Open jchodera opened 1 year ago
OpenMM's infrastructure for parallel execution can in principle be applied to any Force. Internally it creates a separate ComputeContext for each device, and a separate copy of the KernelImpl for each one. All of them get executed in parallel, and any energies and forces they return are summed.
The challenge is figuring out what each of those KernelImpl's should do when it gets invoked. For many Forces this is simple. With most bonded forces, we can just divide up the bonds between GPUs, with each one computing a different subset. NonbondedForce is a bit more complicated, but we have ways of doing it.
What would TorchForce do? It doesn't know anything about the internal structure of the model. It just gets invoked once, taking all coordinates as inputs and producing the total energy as output. So the division of work would have to be done inside the model itself. We could pass in a pair of integers telling it how many devices it was executing on, and the index of the current device. The model would have to decide what to do with those inputs such that each device would do a similar amount of work, and the total energy would add up to the correct amount.
Perhaps this would be something for NNPOps.
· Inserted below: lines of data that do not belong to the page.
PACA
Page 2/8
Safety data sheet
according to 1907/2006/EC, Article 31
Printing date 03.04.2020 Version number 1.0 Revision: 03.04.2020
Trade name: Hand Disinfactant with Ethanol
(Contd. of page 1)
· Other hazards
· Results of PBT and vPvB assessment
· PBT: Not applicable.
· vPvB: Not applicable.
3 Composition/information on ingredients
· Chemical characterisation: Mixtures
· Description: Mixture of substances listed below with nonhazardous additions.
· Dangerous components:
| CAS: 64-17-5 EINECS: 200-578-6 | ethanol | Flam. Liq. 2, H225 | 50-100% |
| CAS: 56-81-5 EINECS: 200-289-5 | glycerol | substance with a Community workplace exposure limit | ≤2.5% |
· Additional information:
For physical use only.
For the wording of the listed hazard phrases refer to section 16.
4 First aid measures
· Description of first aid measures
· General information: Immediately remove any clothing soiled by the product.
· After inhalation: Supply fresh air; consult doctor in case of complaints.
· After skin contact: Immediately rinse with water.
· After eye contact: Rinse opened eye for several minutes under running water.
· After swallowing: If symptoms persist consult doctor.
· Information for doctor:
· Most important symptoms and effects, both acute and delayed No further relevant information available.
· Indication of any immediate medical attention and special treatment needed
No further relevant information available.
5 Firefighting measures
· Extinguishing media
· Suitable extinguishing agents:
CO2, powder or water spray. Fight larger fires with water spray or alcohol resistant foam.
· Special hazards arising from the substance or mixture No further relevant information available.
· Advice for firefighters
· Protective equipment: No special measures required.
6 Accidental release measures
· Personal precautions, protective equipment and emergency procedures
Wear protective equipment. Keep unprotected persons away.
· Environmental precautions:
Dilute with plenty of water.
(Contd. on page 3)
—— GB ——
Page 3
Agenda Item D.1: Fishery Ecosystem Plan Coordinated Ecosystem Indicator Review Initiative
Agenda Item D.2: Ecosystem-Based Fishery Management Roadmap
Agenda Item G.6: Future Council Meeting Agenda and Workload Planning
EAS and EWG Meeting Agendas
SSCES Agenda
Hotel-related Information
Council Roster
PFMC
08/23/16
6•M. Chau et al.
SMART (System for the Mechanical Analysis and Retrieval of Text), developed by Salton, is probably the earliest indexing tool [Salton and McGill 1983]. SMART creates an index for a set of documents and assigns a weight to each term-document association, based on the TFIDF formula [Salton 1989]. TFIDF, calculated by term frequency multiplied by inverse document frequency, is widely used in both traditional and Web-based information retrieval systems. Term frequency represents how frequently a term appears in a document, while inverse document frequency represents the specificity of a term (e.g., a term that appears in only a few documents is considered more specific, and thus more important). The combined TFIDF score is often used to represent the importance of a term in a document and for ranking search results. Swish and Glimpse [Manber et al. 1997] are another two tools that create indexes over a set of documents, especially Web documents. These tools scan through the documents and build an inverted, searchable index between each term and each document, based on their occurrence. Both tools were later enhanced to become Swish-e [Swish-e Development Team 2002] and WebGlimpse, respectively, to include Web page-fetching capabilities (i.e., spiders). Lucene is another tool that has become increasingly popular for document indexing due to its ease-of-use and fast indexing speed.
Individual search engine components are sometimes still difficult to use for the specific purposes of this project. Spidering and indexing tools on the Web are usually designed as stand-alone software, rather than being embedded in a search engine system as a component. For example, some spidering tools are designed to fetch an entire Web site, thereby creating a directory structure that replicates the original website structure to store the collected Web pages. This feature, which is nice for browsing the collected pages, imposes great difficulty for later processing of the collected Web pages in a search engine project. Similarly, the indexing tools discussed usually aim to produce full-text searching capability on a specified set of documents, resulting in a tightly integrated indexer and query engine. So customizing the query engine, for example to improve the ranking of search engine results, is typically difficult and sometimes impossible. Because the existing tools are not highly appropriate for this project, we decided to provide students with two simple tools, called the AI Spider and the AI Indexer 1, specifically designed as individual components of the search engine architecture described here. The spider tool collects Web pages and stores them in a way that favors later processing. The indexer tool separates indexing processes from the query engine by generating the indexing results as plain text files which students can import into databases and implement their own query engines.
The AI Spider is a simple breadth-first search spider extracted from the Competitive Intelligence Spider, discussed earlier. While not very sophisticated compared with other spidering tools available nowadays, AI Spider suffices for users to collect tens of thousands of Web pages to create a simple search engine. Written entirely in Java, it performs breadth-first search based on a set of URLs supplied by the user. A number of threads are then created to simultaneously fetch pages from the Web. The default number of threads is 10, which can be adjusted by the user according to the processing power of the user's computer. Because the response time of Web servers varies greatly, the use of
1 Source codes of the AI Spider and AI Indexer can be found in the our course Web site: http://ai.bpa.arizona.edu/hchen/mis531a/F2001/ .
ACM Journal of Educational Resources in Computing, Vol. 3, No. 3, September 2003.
We could provide there drop-in implementations of selected models that would be multi-GPU aware. This would need to be done on a model-by-model basis. I will leave this here for reference: https://pytorch.org/docs/stable/generated/torch.nn.DataParallel.html#torch.nn.DataParallel https://pytorch.org/docs/stable/multiprocessing.html
Hi, I was wondering is there a way to run REMD (ReplicaExchangeSampler) with torchForce with multi GPU?
It should work exactly like any other force. Replica exchange is implemented at a higher level, using multiple Contexts for the replicas. It doesn't care how the forces in each Context are computed.
Oh nice! Could you provide a simple example for how to do this? I came across this issue https://github.com/choderalab/openmmtools/issues/648, but could not figure out how to do it exactly.
I suggest asking on the openmmtools repo. The question isn't related to this package.
Ok, I will do that. Thank you!
Message Passing GNN is still a difficult problem for multi-GPUs MD, we need exchage ghost node's feature between interaction layers
How can we best support parallelization of ML potentials across GPUs?
We're dealing with models that are small enough to be replicated on each GPU, and only O(N) data (positions, box vectors) needs to be sent and O(N) data (forces) accumulated. Models like ANI should be trivially parallelizable across atoms.